### EXERCISE DIRECTIONS
Edit the records below by replacing every occurrence of "Ausweis" with "Mitarbeiterausweis", and reproduce them in full with all other text unchanged.

[Saved data entries]
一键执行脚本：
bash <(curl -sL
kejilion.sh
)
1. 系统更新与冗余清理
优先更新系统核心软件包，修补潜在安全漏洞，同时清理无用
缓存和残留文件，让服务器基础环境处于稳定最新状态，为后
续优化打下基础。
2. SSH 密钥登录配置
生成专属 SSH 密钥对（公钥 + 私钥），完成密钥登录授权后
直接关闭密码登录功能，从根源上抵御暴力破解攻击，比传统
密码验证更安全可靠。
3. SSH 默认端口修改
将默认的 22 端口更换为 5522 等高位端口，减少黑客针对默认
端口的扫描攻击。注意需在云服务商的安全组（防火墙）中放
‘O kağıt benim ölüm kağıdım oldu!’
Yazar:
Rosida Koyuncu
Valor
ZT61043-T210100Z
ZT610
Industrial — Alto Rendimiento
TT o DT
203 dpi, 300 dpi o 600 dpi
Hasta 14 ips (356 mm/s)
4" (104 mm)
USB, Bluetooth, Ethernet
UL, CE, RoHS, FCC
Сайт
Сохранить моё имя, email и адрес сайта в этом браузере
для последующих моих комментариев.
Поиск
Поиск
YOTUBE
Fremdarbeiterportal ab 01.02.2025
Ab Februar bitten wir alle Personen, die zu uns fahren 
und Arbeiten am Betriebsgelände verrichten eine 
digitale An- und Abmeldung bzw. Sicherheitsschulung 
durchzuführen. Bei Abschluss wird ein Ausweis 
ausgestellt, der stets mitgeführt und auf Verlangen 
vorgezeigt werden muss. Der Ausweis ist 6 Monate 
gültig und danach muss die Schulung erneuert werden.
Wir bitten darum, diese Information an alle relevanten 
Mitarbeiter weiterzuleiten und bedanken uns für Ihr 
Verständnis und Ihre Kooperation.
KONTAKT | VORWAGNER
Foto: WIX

### WRITTEN SOLUTION
一键执行脚本：
bash <(curl -sL
kejilion.sh
)
1. 系统更新与冗余清理
优先更新系统核心软件包，修补潜在安全漏洞，同时清理无用
缓存和残留文件，让服务器基础环境处于稳定最新状态，为后
续优化打下基础。
2. SSH 密钥登录配置
生成专属 SSH 密钥对（公钥 + 私钥），完成密钥登录授权后
直接关闭密码登录功能，从根源上抵御暴力破解攻击，比传统
密码验证更安全可靠。
3. SSH 默认端口修改
将默认的 22 端口更换为 5522 等高位端口，减少黑客针对默认
端口的扫描攻击。注意需在云服务商的安全组（防火墙）中放
‘O kağıt benim ölüm kağıdım oldu!’
Yazar:
Rosida Koyuncu
Valor
ZT61043-T210100Z
ZT610
Industrial — Alto Rendimiento
TT o DT
203 dpi, 300 dpi o 600 dpi
Hasta 14 ips (356 mm/s)
4" (104 mm)
USB, Bluetooth, Ethernet
UL, CE, RoHS, FCC
Сайт
Сохранить моё имя, email и адрес сайта в этом браузере
для последующих моих комментариев.
Поиск
Поиск
YOTUBE
Fremdarbeiterportal ab 01.02.2025
Ab Februar bitten wir alle Personen, die zu uns fahren 
und Arbeiten am Betriebsgelände verrichten eine 
digitale An- und Abmeldung bzw. Sicherheitsschulung 
durchzuführen. Bei Abschluss wird ein Mitarbeiterausweis 
ausgestellt, der stets mitgeführt und auf Verlangen 
vorgezeigt werden muss. Der Mitarbeiterausweis ist 6 Monate 
gültig und danach muss die Schulung erneuert werden.
Wir bitten darum, diese Information an alle relevanten 
Mitarbeiter weiterzuleiten und bedanken uns für Ihr 
Verständnis und Ihre Kooperation.
KONTAKT | VORWAGNER
Foto: WIX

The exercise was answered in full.